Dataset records
--- START ---

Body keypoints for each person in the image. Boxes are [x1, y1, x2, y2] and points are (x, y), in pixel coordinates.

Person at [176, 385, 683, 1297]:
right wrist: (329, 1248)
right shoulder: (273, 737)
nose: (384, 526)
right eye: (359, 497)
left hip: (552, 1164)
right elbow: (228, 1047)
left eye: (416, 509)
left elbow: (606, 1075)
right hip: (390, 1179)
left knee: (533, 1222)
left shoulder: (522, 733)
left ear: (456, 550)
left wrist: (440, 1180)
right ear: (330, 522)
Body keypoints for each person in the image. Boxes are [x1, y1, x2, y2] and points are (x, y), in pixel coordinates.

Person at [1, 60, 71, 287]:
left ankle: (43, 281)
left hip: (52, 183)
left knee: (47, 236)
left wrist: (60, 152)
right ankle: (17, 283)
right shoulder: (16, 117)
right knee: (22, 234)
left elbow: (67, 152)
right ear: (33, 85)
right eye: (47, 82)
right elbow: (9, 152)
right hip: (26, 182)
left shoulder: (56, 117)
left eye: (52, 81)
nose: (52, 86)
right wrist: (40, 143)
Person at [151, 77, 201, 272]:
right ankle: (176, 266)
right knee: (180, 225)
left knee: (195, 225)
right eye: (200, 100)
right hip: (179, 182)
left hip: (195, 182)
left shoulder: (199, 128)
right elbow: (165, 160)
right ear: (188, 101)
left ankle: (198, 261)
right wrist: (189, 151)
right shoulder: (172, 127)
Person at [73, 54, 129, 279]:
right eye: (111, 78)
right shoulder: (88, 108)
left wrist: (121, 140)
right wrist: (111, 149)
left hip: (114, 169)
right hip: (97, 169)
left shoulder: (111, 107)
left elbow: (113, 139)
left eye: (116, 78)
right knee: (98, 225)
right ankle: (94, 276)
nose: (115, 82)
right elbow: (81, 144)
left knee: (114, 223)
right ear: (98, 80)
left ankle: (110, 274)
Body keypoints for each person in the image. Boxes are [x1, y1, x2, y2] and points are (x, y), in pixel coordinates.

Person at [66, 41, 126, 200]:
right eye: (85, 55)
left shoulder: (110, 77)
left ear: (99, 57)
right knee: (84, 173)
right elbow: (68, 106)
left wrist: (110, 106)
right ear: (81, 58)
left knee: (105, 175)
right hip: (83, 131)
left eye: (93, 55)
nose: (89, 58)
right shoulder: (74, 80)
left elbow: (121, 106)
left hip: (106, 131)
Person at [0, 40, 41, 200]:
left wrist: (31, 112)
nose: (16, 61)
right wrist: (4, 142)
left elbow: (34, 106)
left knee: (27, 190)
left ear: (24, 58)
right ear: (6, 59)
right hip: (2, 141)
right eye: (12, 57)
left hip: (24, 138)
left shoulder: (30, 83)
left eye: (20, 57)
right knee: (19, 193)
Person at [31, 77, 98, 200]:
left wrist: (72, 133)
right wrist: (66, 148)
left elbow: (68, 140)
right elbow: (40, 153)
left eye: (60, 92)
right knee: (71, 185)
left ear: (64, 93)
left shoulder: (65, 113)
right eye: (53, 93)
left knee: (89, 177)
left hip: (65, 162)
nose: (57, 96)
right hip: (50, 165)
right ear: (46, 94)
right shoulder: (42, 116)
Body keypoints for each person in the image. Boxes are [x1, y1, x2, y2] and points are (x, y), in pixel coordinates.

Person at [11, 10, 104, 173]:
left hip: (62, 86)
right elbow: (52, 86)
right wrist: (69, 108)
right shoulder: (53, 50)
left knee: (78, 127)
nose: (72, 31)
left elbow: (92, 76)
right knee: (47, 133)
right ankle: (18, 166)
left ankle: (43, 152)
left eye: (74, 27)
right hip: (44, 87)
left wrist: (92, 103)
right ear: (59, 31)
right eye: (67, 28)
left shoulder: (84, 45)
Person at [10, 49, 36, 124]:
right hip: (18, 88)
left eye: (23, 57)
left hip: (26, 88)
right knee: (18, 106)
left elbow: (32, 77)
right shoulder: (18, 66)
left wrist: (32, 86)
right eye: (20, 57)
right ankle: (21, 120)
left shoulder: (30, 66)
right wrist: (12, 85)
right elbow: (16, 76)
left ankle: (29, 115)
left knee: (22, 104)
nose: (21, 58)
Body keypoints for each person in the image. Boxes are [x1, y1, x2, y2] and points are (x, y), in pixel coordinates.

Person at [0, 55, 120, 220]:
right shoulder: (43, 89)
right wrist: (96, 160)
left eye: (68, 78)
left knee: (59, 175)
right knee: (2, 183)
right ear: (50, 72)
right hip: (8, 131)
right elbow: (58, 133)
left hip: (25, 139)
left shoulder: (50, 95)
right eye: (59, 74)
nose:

--- END ---

- **Work required**
Look through the entries above and quote exactly the lines from the line with "left eye: (52, 81)" to the line with "left hip: (62, 86)", counting both of those lines.

- **Task output**
left eye: (52, 81)
nose: (52, 86)
right wrist: (40, 143)
Person at [151, 77, 201, 272]:
right ankle: (176, 266)
right knee: (180, 225)
left knee: (195, 225)
right eye: (200, 100)
right hip: (179, 182)
left hip: (195, 182)
left shoulder: (199, 128)
right elbow: (165, 160)
right ear: (188, 101)
left ankle: (198, 261)
right wrist: (189, 151)
right shoulder: (172, 127)
Person at [73, 54, 129, 279]:
right eye: (111, 78)
right shoulder: (88, 108)
left wrist: (121, 140)
right wrist: (111, 149)
left hip: (114, 169)
right hip: (97, 169)
left shoulder: (111, 107)
left elbow: (113, 139)
left eye: (116, 78)
right knee: (98, 225)
right ankle: (94, 276)
nose: (115, 82)
right elbow: (81, 144)
left knee: (114, 223)
right ear: (98, 80)
left ankle: (110, 274)
Body keypoints for each person in the image. Boxes are [x1, y1, x2, y2] and points are (x, y), in pixel coordinates.

Person at [66, 41, 126, 200]:
right eye: (85, 55)
left shoulder: (110, 77)
left ear: (99, 57)
right knee: (84, 173)
right elbow: (68, 106)
left wrist: (110, 106)
right ear: (81, 58)
left knee: (105, 175)
right hip: (83, 131)
left eye: (93, 55)
nose: (89, 58)
right shoulder: (74, 80)
left elbow: (121, 106)
left hip: (106, 131)
Person at [0, 40, 41, 200]:
left wrist: (31, 112)
nose: (16, 61)
right wrist: (4, 142)
left elbow: (34, 106)
left knee: (27, 190)
left ear: (24, 58)
right ear: (6, 59)
right hip: (2, 141)
right eye: (12, 57)
left hip: (24, 138)
left shoulder: (30, 83)
left eye: (20, 57)
right knee: (19, 193)
Person at [31, 77, 98, 200]:
left wrist: (72, 133)
right wrist: (66, 148)
left elbow: (68, 140)
right elbow: (40, 153)
left eye: (60, 92)
right knee: (71, 185)
left ear: (64, 93)
left shoulder: (65, 113)
right eye: (53, 93)
left knee: (89, 177)
left hip: (65, 162)
nose: (57, 96)
right hip: (50, 165)
right ear: (46, 94)
right shoulder: (42, 116)
Body keypoints for each person in the image. Boxes are [x1, y1, x2, y2] and points are (x, y), in pixel coordinates.

Person at [11, 10, 104, 173]:
left hip: (62, 86)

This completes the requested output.